==== Vorliegender Text

Der Binnenschiffer Rainer Röper:

"Ende November 1989, also kurz nach der Wende, gab's dann eine Aktion vom Senat, der den Ostlern also sozusagen ermöglichte: kostenlose Rumfahrt mit einem Schiff, um Westberlin von der Wasserseite her kennenzulernen, weil wir kein Westgeld nicht hatten. Und die Fahrt ging von der Hansabrücke los und dann durch den Landwehrkanal, durch den Berlin-Spandauer Schifffahrtskanal und war für uns doch eine Überraschung. Wir standen eigentlich alle fast auf den Bänken, so dass der Schiffsführer kaum noch eine Sicht nach vorne hatte, soviel Leute waren auf dem Vorschiff und haben, na, Westberlin bewundert. Obwohl es auch einige Stellen gab -, zum Beispiel kamen wir an eine sehr rostige Eisenbahnbrücke und alle haben spekuliert, ob die wohl noch in Betrieb ist oder nicht und plötzlich fuhr noch eine S-Bahn zu unser aller Überraschung über diese doch sehr rostige und nicht mehr gut aussehende Brücke."

Ümit Bayam, in Ankara geboren, kam1972 als Kleinkind nach Kreuzberg :

"Kurz nach Mauerfall war natürlich in dieser allgemeinen Euphorie auf einmal auch die Sicht auf unseren Stadtteil von der anderen Seite her möglich, dass man auf die andere Seite gehen konnte und von dort über die Spree nach Kreuzberg gucken konnte - ganz normale Sichtachsen, das war phänomenal. An diesen Grundstücken, die brach liegen, besonders auf der Friedrichshainer Seite, haben wir dort gezeltet und Nächte dort verbracht und das ganze genossen. Bis wir dann vertrieben wurden als Jugendliche, weil dann Ansprüche gestellt worden sind von Eigentümern. Und so weiter und so fort."
Gerd Conradt: "An der Spree. Der Fluß - Die Menschen."
In Zus.-Arb. mit Hedwig Korte .
Transit Buchverlag

Gerd Conradt:

"Nach Beendigung der Volksschule stand für mich die Frage: Was wird aus dem Jungen? Und da bot sich die Möglichkeit, durch die Vermittlung eines Pfarrers, der inzwischen nach Berlin gezogen war, der mich auch getauft hatte, dass ich auf ein Internat, auf ein Kircheninternat nach Westberlin gehen konnte. Eines Tages hab ich mich auf den Weg gemacht und diesen Pfarrer, der in Berlin-Köpenick lebte, besucht. Dabei musste ich zu meinem Schrecken über einen großen Fluss. Später hab ich gehört, das muss die Spree gewesen sein. Das war im Herbst, es war grau, es war feucht. Und ich musste über eine große, eiserne Brücke gehen. Neben mir donnerten auch noch irgendwelche Lastwagen. Und ich hatte fürchterliche Angst. Alles war so wie ein rostiges Eisengefühl. Und dieser Fluss unter mir, der hatte etwas Bleiernes. So als ob er sich gar nicht bewegte. Er floss in einem großen Steinkorsett und machte mir eigentlich nur Angst. Und ich war froh, als ich ihn glücklich überquert hatte. Auf dem Rückweg hab ich mich nach einer anderen Möglichkeit erkundigt."

========

## Aufgaben
A. Bearbeite im Text über die Spree alles von „Ümit Bayam, in“ bis hinunter zu „Hedwig Korte .“ und ersetze dabei „Sichtachsen“ durch „Blickachsen“.
B. Führe den Text mit den Erinnerungen an die Spree über sein Ende hinaus weiter.
Die Daten spielen hierfür keine Rolle.

==== Datenauszüge

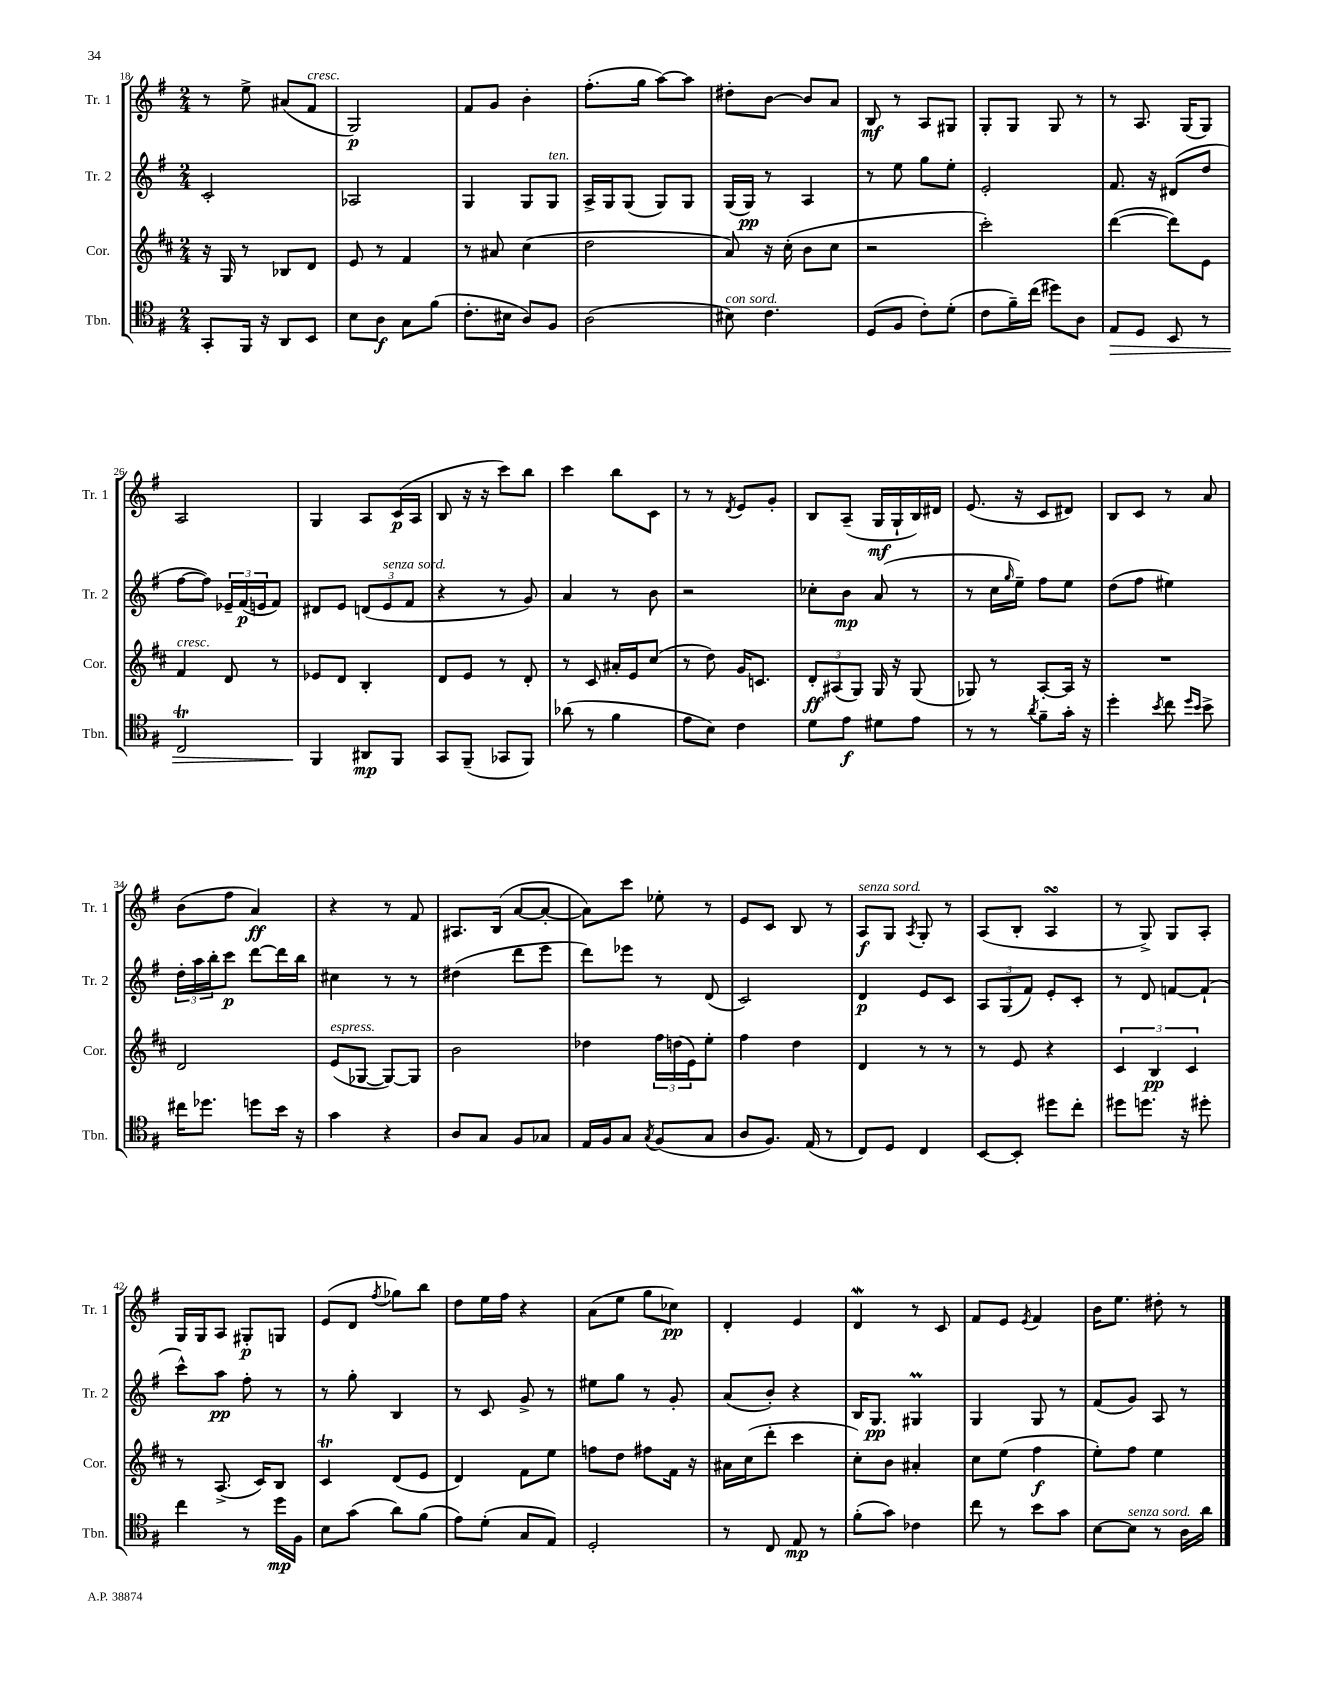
<<
\new StaffGroup <<
\new Staff = "s0" \with { instrumentName = "Tr. 1" shortInstrumentName = "Tr. 1" } {
    \clef treble \key g \major \numericTimeSignature \time 2/4
    r8 e''8-> ais'8( fis'8^\markup { \italic "cresc." } |
    g2\p) |
    fis'8 g'8 b'4-. |
    fis''8.-.( g''16 a''8~) a''8 |
    dis''8-. b'8~ b'8 a'8 |
    b8\mf r8 a8 gis8 |
    g8-. g8 g8 r8 |
    r8 a8. g16( g8) |
    a2 |
    g4 a8 c'16\p( a16 |
    b8 r16 r16 c'''8) b''8 |
    c'''4 b''8 c'8 |
    r8 r8 \acciaccatura { d'8 } e'8 g'8-. |
    b8 a8--( g16\mf g16-! b16) dis'16 |
    e'8.( r16 c'8 dis'8) |
    b8 c'8 r8 a'8 |
    b'8( fis''8 a'4\ff) |
    r4 r8 fis'8 |
    ais8. b16( a'8~ a'8~-. |
    a'8) c'''8 ees''8-. r8 |
    e'8 c'8 b8 r8 |
    a8\f^\markup { \italic "senza sord." } g8 \acciaccatura { a8 } g8-. r8 |
    a8( b8-. a4\turn |
    r8 g8->) g8 a8-. |
    g16 g16 a8 gis8-.\p g8 |
    e'8( d'8 \acciaccatura { fis''8 } ges''8) b''8 |
    d''8 e''16 fis''16 r4 |
    a'8( e''8 g''8 ces''8\pp) |
    d'4-. e'4 |
    d'4\mordent r8 c'8 |
    fis'8 e'8 \acciaccatura { e'8 } fis'4 |
    b'16 e''8. dis''8-. r8 \bar "|." |
}
\new Staff = "s1" \with { instrumentName = "Tr. 2" shortInstrumentName = "Tr. 2" } {
    \clef treble \key g \major \numericTimeSignature \time 2/4
    c'2-. |
    aes2 |
    g4 g8 g8^\markup { \italic "ten." } |
    a16-> g16 g8( g8) g8 |
    g16( g16\pp) r8 a4 |
    r8 e''8 g''8 e''8-. |
    e'2-. |
    fis'8. r16 dis'8( d''8 |
    fis''8~ fis''8) \tuplet 3/2 { ees'16-- fis'16\p( e'16 } fis'8) |
    dis'8 e'8 \tuplet 3/2 { d'8( e'8^\markup { \italic "senza sord." } fis'8 } |
    r4 r8 g'8) |
    a'4 r8 b'8 |
    r2 |
    ces''8-. b'8\mp a'8( r8 |
    r8 c''16 \grace { g''16 } e''16--) fis''8 e''8 |
    d''8( fis''8 eis''4) |
    \tuplet 3/2 { d''16-. a''16 b''16-. } c'''8\p d'''8~ d'''16 b''16 |
    cis''4 r8 r8 |
    dis''4( d'''8 e'''8 |
    d'''8) ees'''8 r8 d'8( |
    c'2) |
    d'4\p e'8 c'8 |
    \tuplet 3/2 { a8 g8( fis'8) } e'8-. c'8-. |
    r8 d'8 f'8~ f'8-!( |
    c'''8-^) a''8\pp fis''8-. r8 |
    r8 g''8-. b4 |
    r8 c'8 g'8-> r8 |
    eis''8 g''8 r8 g'8-. |
    a'8( b'8-.) r4 |
    b16 g8.\pp gis4\prall |
    g4 g8 r8 |
    fis'8( g'8) a8 r8 \bar "|." |
}
\new Staff = "s2" \with { instrumentName = "Cor." shortInstrumentName = "Cor." } {
    \clef treble \key d \major \numericTimeSignature \time 2/4
    r16 g16 r8 bes8 d'8 |
    e'8 r8 fis'4 |
    r8 ais'8 cis''4( |
    d''2 |
    a'8) r16 cis''16-.( b'8 cis''8 |
    r2 |
    cis'''2-.) |
    d'''4~( d'''8) e'8 |
    fis'4^\markup { \italic "cresc." } d'8 r8 |
    ees'8 d'8 b4-. |
    d'8 e'8 r8 d'8-. |
    r8 cis'8 ais'16-. e'16 cis''8( |
    r8 d''8) g'16 c'8. |
    \tuplet 3/2 { d'8-.\ff ais8( g8) } g16 r16 g8( |
    ges8) r8 a8~-. a16 r16 |
    R2 |
    d'2 |
    e'8^\markup { \italic "espress." }( ges8~ ges8~) ges8 |
    b'2 |
    des''4 \tuplet 3/2 { fis''16 d''16( e'16) } e''8-. |
    fis''4 d''4 |
    d'4 r8 r8 |
    r8 e'8 r4 |
    \tuplet 3/2 { cis'4 b4\pp cis'4 } |
    r8 a8.->( cis'16) b8 |
    cis'4\trill d'8( e'8 |
    d'4) fis'8 e''8 |
    f''8 d''8 fis''8 fis'16 r16 |
    ais'16 cis''16( d'''8-. cis'''4 |
    cis''8-.) b'8 ais'4-. |
    cis''8 e''8( fis''4\f |
    e''8-.) fis''8 e''4 \bar "|." |
}
\new Staff = "s3" \with { instrumentName = "Tbn." shortInstrumentName = "Tbn." } {
    \clef tenor \key g \major \numericTimeSignature \time 2/4
    g,8-. fis,16 r16 a,8 b,8 |
    b8 a8\f g8 fis'8( |
    c'8.-. bis16 a8) fis8 |
    a2( |
    bis8^\markup { \italic "con sord." }) c'4. |
    d8( fis8 c'8-.) d'8-.( |
    c'8 fis'16--) c''16( dis''8) a8 |
    e8\> d8 b,8 r8 |
    c2\trill |
    fis,4\! ais,8\mp fis,8 |
    g,8 fis,8--( ges,8 fis,8) |
    aes'8( r8 fis'4 |
    e'8 b8) c'4 |
    d'8 e'8\f dis'8 e'8 |
    r8 r8 \acciaccatura { a'8 } fis'8-- g'16-. r16 |
    d''4-. \acciaccatura { b'8 } c''8 \grace { d''16 b'16 } b'8-> |
    cis''16 des''8. d''8 b'16 r16 |
    g'4 r4 |
    a8 g8 fis8 ges8 |
    e16 fis16 g8 \acciaccatura { g8 } fis8( g8 |
    a8 fis8.) e16( r8 |
    c8) d8 c4 |
    b,8~ b,8-. dis''8 c''8-. |
    dis''8 d''8. r16 dis''8-. |
    c''4 r8 d''16\mp fis16 |
    b8 g'8( a'8) fis'8( |
    e'8) d'8-.( g8 e8) |
    d2-. |
    r8 c8 e8\mp r8 |
    fis'8-.( g'8) ces'4 |
    c''8 r8 b'8 g'8 |
    b8~ b8^\markup { \italic "senza sord." } r8 a16 a'16 \bar "|." |
}
>>
>>
\layout { \context { \Score currentBarNumber = #18 } }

========

## Geordnete Ergebnisse
A.
Ümit Bayam, in Ankara geboren, kam1972 als Kleinkind nach Kreuzberg :

"Kurz nach Mauerfall war natürlich in dieser allgemeinen Euphorie auf einmal auch die Sicht auf unseren Stadtteil von der anderen Seite her möglich, dass man auf die andere Seite gehen konnte und von dort über die Spree nach Kreuzberg gucken konnte - ganz normale Blickachsen, das war phänomenal. An diesen Grundstücken, die brach liegen, besonders auf der Friedrichshainer Seite, haben wir dort gezeltet und Nächte dort verbracht und das ganze genossen. Bis wir dann vertrieben wurden als Jugendliche, weil dann Ansprüche gestellt worden sind von Eigentümern. Und so weiter und so fort."
Gerd Conradt: "An der Spree. Der Fluß - Die Menschen."
In Zus.-Arb. mit Hedwig Korte .

B.
Christine Brecht, Elke Kimmel, Svenia Moor:"Spurensuche im Mauerland. Ein Grenzbetrieb am Berliner Flutgraben"
Jaron Verlag
Auszug aus dem Manuskript:
"Ein fast mediterranes Schauspiel. "New Space for the Arts" war das Motto für das private Kunst-, Tanz-, Konzert- und Tagungszentrum "Radialsystem V". Ein Brillant am Band der Spree: die funkelnd geschliffen geraden Kanten seines roten Klinkerkörpers gehörten zu einem historischen Berliner Wasserwerk. Das alten Gebäude umarmt heute eine riesige moderne. Glasgalerie. Mit dem Sonnendeck im 3. Stock, mit der für alle Vorübergehenden frei zugänglichen Spreeterrasse und dem Bootssteg ist das Haus heute offen, nicht nur zum Wasser hin sondern auch für neue Ideen."
Die Veranstaltungen in diesem interdisziplinären Produktions- und Ausbildungszentrum sind heute so begehrt, dass man sich dafür sogar Karten kauft, ohne zu wissen, was eigentlich läuft. Vier Ensembles fanden hier ihren festen Proben- und Auftrittsort. Die Initiatoren und Betreiber dieses Hauses, Jochen Sandig und Folkert Uhde sind durch ihre Lebensläufe zweien von ihnen eng verbunden.
Jochen Sandig und die Choreografin Sasha Waltz gründeten 1993 zusammen die Tanzkompanie "Sasha Waltz & Guests". Sie machten mit über 30 Produktionen international Furore.
Folkert Uhde rief 2003 das Chorensemble "Vokalkonsort Berlin" ins Leben. Zwei weitere musikalische Ensembles zogen in das Haus nach. Alle vier arbeiten mit einem relativ kleinen Kern von Künstlern und Künstlerinnen, zu dem sie projektweise Freischaffende hinzuziehen.

International vielfach ausgezeichnet, betreiben sie hier so etwas wie eine Manufaktur für Hochkultur und sind gern gesehene Gäste bei Goethe-Instituten in aller Welt. Vor allem aber verbindet sie die Atmosphäre ihrer Heimstätte. Jochen Sandig erzählt über einen Morgen vor deren Entdeckung.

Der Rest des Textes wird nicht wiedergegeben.